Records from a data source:
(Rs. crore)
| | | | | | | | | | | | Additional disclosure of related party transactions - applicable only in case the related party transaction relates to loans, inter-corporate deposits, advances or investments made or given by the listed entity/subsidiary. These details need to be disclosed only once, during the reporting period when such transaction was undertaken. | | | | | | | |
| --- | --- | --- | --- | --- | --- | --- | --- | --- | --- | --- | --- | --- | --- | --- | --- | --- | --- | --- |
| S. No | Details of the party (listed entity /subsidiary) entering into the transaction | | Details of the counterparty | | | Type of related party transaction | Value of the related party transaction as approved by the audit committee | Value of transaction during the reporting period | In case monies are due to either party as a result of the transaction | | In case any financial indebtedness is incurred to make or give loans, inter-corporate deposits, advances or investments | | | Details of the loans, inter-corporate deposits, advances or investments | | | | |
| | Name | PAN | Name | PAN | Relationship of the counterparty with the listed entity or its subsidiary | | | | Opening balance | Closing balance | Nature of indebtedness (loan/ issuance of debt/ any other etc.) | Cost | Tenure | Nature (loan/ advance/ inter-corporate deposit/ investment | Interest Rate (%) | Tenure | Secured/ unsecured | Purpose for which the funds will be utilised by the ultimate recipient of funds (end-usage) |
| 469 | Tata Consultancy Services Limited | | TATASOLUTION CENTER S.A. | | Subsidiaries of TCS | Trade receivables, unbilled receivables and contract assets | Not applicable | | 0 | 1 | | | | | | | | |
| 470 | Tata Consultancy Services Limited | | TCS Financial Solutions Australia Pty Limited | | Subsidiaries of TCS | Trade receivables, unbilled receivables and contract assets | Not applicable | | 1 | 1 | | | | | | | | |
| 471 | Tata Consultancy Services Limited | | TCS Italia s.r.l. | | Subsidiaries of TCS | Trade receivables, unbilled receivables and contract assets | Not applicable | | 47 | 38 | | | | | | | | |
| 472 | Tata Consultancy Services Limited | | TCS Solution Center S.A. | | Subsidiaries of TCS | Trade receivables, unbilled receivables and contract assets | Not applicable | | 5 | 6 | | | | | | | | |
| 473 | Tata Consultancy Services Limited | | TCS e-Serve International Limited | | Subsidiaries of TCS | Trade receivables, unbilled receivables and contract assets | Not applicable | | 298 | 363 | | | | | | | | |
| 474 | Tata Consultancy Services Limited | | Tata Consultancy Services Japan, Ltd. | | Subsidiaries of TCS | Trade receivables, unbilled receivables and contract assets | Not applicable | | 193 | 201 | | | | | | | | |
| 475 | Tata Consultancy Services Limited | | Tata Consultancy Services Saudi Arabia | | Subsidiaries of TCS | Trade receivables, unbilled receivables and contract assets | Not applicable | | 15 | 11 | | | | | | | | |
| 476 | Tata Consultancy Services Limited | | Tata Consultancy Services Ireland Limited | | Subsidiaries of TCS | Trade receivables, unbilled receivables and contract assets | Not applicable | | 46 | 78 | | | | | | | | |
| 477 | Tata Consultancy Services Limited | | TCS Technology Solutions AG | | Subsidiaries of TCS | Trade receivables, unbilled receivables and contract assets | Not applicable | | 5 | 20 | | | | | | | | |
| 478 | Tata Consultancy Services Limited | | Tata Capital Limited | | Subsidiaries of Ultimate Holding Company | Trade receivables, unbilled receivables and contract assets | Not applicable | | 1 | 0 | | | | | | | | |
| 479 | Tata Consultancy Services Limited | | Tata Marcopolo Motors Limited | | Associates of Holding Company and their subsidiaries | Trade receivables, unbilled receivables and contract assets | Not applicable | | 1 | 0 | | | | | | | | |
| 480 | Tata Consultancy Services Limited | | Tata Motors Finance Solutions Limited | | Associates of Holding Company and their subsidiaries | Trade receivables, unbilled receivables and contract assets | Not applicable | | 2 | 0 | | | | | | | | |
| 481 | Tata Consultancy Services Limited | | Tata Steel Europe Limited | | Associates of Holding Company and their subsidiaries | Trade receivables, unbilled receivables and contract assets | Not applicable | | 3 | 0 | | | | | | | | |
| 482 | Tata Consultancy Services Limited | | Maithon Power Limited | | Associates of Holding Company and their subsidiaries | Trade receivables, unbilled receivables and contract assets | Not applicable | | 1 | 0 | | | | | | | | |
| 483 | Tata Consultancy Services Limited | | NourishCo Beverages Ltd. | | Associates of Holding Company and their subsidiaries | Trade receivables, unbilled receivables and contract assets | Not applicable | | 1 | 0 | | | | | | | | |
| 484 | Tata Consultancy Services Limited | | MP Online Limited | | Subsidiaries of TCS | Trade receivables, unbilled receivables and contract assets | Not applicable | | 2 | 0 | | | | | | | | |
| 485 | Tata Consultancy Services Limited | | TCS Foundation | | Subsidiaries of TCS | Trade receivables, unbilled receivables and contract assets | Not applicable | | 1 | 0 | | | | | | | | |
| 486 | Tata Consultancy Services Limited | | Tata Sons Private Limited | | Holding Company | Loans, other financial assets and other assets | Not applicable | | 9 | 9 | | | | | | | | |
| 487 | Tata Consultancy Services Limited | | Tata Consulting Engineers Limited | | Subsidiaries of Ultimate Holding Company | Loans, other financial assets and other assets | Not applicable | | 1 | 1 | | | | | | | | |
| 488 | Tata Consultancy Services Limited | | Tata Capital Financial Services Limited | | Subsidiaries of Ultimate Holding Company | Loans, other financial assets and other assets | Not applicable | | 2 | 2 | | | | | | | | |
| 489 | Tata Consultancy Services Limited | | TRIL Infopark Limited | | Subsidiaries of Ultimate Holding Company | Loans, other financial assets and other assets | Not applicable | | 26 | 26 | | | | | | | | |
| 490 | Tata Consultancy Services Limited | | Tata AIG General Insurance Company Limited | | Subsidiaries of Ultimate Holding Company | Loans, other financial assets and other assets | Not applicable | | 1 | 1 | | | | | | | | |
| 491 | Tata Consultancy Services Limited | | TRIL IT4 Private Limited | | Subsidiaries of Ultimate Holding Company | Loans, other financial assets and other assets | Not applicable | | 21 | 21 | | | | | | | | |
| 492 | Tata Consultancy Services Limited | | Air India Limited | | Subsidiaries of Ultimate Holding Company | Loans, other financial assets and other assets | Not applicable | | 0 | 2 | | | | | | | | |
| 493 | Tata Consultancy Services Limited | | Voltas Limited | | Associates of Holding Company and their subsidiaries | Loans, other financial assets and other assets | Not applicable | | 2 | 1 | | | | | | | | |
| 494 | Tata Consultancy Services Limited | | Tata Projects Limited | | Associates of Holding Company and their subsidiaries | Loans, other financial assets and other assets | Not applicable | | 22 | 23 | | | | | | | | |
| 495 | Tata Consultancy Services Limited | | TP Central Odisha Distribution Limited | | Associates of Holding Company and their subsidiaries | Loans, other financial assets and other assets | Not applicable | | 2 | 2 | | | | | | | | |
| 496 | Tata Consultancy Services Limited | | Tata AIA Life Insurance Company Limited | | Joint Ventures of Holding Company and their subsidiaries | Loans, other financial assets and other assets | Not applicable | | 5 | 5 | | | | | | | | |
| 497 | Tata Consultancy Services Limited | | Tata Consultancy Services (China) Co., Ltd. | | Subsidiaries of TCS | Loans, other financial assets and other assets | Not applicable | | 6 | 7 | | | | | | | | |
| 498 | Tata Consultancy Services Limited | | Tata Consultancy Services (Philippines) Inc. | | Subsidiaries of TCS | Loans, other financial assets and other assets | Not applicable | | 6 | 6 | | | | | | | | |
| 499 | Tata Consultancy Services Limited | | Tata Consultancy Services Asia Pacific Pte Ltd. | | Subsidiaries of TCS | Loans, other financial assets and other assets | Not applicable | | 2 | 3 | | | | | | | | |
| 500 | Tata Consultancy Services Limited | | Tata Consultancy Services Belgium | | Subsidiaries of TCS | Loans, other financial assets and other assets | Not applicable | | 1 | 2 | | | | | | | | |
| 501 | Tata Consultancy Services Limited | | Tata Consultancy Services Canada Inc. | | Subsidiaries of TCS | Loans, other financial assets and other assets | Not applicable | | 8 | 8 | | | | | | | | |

Required work
Your task is to find each line in the entries that contains the string "Capital" and copy it.

Result of this exercise
| 478 | Tata Consultancy Services Limited | | Tata Capital Limited | | Subsidiaries of Ultimate Holding Company | Trade receivables, unbilled receivables and contract assets | Not applicable | | 1 | 0 | | | | | | | | |
| 488 | Tata Consultancy Services Limited | | Tata Capital Financial Services Limited | | Subsidiaries of Ultimate Holding Company | Loans, other financial assets and other assets | Not applicable | | 2 | 2 | | | | | | | | |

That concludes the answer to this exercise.